Task item ▸ Go through the records and extract every line with the word "linecap".

- Opening Delimiter -

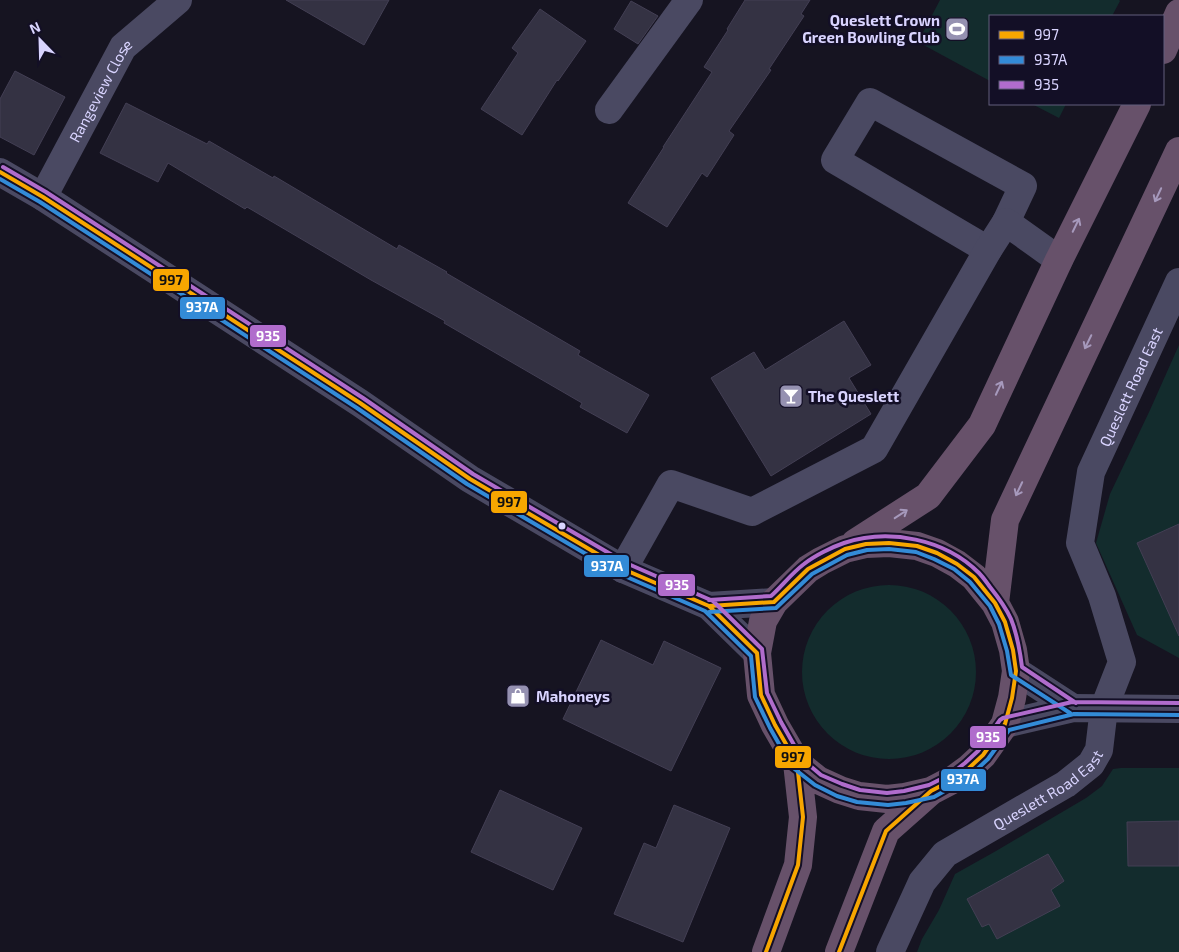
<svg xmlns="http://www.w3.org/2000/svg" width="1179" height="952" viewBox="0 0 1179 952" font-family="'Exo 2',sans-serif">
	<rect width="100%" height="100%" fill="#161421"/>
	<path fill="#132c2d" d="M940,0H1119L1120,1L1112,16H990V81L918,42Z
		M1032,104H1066L1059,118Z
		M1179,345V658L1137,635L1096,543L1110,494L1150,410Z
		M802 672a87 87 0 1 1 174 0a87 87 0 1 1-174 0Z
		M1121,768H1179V952H917L922,939L939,910L955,874L996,851L1086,798L1102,786L1113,769Z"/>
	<path fill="#343243" stroke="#433f54" d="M286,0H389L364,45Z
		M745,0H810L801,14L804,16L769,69L771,70L729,131L734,135L707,177L702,173L667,227L628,203L664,147H663L712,72L704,67L728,30L727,29Z
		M631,1L658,16L638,44L614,29Z
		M540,9L586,41L558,81L557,80L522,135L481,109L518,53L512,48Z
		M15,71L65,97L34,155L0,137V99Z
		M126,103L207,144L209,141L273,178L274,176L397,249L399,245L447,272L446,273L580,351L578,355L649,395L627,433L580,407L582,403L444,323L445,321L371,280L247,207L245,209L168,163L158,182L100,153Z
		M844,321L871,365L849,378L871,414L771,476L711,378L754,352L765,370Z
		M1179,524V636L1137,543Z
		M601,640L653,665L664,641L721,668L671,771L563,719Z
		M500,790L582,828L553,890L471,852Z
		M674,805L730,828L683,942L614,914L644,843L656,848Z
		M1179,821V866H1128L1127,822Z
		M1048,854L1064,881L1051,890L1060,906L997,939L989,924L982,927L967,899Z"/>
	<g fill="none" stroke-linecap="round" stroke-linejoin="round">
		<g stroke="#4a4962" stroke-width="28">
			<path d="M609,110L689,0"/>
			<path d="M0,172L43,197L360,403L470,479L623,569L709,606L757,653"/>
			<path id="s1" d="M43,197L123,47L178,0"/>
			<path d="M988,250L835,160L870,102L1023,186L1006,222"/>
			<path d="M623,569L671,484L752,512L874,449L988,250L1006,222L1059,260"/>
			<path d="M709,606L774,602"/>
			<path d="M1016,671L1073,708"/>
			<path d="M1005,724L1073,708L1179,709"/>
			<path id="s2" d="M890,952L922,882L945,854L1066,784L1091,764L1099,750L1104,708L1122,662L1102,596L1080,543L1091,472L1179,282"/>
		</g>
		<path stroke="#67516a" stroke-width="28" d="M1163,50L1179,13
			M855,543L928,496L982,425L1059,260L1137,104
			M889,543L917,546L937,553L957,564L974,577L995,603L1005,622L1013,650L1016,671L1012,698L1005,724L983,755L969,768L954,779L931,791L905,797L887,799L859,796L840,790L818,780L797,763L775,725L761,695L757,653L763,621L774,602L808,569L821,561L845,549L866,544Z
			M995,603L1005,520L1179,151
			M766,952L798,865L803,817L797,763
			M839,952L886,831L930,792"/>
		<g stroke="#130f26" stroke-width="8">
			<path id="bus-1" d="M0,172L43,197L360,403L470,479L623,569L709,606L757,653L761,695L775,725L797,763L803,817L798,865L766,952
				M709,606L774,602L808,569L845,549L866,544L889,543L917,546L937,553L957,564L974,577L995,603L1005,622L1013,650L1016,671L1012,698L1005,724L983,755L969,768L954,779L931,791L886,831L839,952"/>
		</g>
		<g stroke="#130f26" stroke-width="8">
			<path id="bus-2" d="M0,179L40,202L357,408L467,484L620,574L705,611L751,656L755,697L770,728L792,767L815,785L837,796L857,802L888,805L906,803L934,797L957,784L973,773L988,759L1009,730L1074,714L1179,715
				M709,612L776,608L812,574L847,555L867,550L889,549L916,552L934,559L954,569L970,582L990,606L999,624L1007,651L1011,675L1070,713"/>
		</g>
		<g stroke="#130f26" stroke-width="8">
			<path id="bus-3" d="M3,167L46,192L363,398L473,474L626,563L713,601L762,649L767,693L781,722L802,759L821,775L842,784L860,790L887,793L904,791L929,785L951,774L965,763L978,751L1000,720L1003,718L1072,702L1179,703
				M709,600L771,596C782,586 792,573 804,564C814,556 832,547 844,543C889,528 945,539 979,573C983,577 987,583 990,587C998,597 1006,608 1011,619C1017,634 1020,651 1022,667L1076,703"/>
		</g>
		<use href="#bus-1" stroke="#f7a600" stroke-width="4"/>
		<use href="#bus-2" stroke="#338bd7" stroke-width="4"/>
		<use href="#bus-3" stroke="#b06ccc" stroke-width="4"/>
	</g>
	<defs><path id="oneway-shaft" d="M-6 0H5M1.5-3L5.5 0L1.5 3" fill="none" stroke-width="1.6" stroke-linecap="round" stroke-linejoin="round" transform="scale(1.25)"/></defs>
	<g stroke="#a699bc">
		<use href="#oneway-shaft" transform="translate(1158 195) rotate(115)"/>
		<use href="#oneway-shaft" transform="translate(1076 225) rotate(-64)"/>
		<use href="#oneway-shaft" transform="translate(1088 342) rotate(116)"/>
		<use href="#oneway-shaft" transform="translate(999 388) rotate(-65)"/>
		<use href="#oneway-shaft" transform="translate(1019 489) rotate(115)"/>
		<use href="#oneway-shaft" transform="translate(901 514) rotate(-33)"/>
	</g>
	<defs>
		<g id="stadium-square" transform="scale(1.25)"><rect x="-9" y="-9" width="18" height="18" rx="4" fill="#9591b1" stroke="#130f26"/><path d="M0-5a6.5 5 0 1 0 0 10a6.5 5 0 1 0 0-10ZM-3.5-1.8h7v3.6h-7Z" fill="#fff"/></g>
		<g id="bar-square" transform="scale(1.25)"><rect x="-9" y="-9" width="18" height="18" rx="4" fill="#9591b1" stroke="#130f26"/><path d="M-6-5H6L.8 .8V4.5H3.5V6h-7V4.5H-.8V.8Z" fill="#fff"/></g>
		<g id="shop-square" transform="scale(1.25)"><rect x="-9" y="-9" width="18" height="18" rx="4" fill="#9591b1" stroke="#130f26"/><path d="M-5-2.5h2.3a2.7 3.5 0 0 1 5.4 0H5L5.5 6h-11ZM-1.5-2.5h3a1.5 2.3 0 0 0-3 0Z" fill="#fff"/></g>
	</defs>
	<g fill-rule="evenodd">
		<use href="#stadium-square" x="957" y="29"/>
		<use href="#bar-square" x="791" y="396"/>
		<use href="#shop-square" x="518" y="696"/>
	</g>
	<circle fill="#d9d4ff" stroke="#130f26" stroke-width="2" cx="562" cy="526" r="4.5"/>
	<g text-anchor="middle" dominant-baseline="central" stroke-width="5" stroke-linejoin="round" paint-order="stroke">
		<g font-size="15" font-weight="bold" fill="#d9d4ff" stroke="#130f26" text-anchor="start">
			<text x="940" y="20" text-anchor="end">Queslett Crown<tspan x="940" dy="17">Green Bowling Club</tspan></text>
			<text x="808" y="396">The Queslett</text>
			<text x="536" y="696">Mahoneys</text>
		</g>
		<g font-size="15" fill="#d9d4ff" stroke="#130f26">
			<text stroke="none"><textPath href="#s1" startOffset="121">Rangeview Close</textPath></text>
			<text stroke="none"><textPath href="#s2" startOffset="685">Queslett Road East</textPath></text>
			<text stroke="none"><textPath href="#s2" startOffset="235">Queslett Road East</textPath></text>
		</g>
	</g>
	<g stroke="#130f26" stroke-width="2">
		<rect x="152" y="268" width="38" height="24" rx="5" fill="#f7a600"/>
		<rect x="179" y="296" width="47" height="24" rx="5" fill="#338bd7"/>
		<rect x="249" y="324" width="38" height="24" rx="5" fill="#b06ccc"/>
		<rect x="490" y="490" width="38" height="24" rx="5" fill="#f7a600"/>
		<rect x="583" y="554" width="47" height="24" rx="5" fill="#338bd7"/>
		<rect x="657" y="573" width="39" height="24" rx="5" fill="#b06ccc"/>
		<rect x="969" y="725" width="38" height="24" rx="5" fill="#b06ccc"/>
		<rect x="774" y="745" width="38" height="24" rx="5" fill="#f7a600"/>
		<rect x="940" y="768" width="47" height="24" rx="5" fill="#338bd7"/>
	</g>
	<g font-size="14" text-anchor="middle" font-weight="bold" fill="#fff">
		<text x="202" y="312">937A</text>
		<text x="268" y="341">935</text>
		<text x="607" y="571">937A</text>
		<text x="677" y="590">935</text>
		<text x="988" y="742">935</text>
		<text x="963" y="784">937A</text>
	</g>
	<g font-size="14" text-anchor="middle" font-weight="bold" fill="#111">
		<text x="171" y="285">997</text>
		<text x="509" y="507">997</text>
		<text x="793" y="762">997</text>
	</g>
	<rect x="989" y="15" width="175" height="90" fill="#130f26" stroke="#625e7d"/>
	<rect x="999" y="31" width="25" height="8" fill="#f7a600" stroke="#625e7d"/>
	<text x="1034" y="40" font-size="15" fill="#d9d4ff">997</text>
	<rect x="999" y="56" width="25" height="8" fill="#338bd7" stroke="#625e7d"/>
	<text x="1034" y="65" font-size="15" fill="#d9d4ff">937A</text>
	<rect x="999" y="81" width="25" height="8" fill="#b06ccc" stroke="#625e7d"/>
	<text x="1034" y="90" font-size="15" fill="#d9d4ff">935</text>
	<g transform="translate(40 40) rotate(337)" stroke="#130f26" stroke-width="4" paint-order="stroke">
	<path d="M0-4L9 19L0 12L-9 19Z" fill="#d9d4ff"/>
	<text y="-8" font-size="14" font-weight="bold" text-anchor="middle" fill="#d9d4ff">N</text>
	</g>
</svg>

- Closing Delimiter -

Exercise solution ▸
	<g fill="none" stroke-linecap="round" stroke-linejoin="round">
	<defs><path id="oneway-shaft" d="M-6 0H5M1.5-3L5.5 0L1.5 3" fill="none" stroke-width="1.6" stroke-linecap="round" stroke-linejoin="round" transform="scale(1.25)"/></defs>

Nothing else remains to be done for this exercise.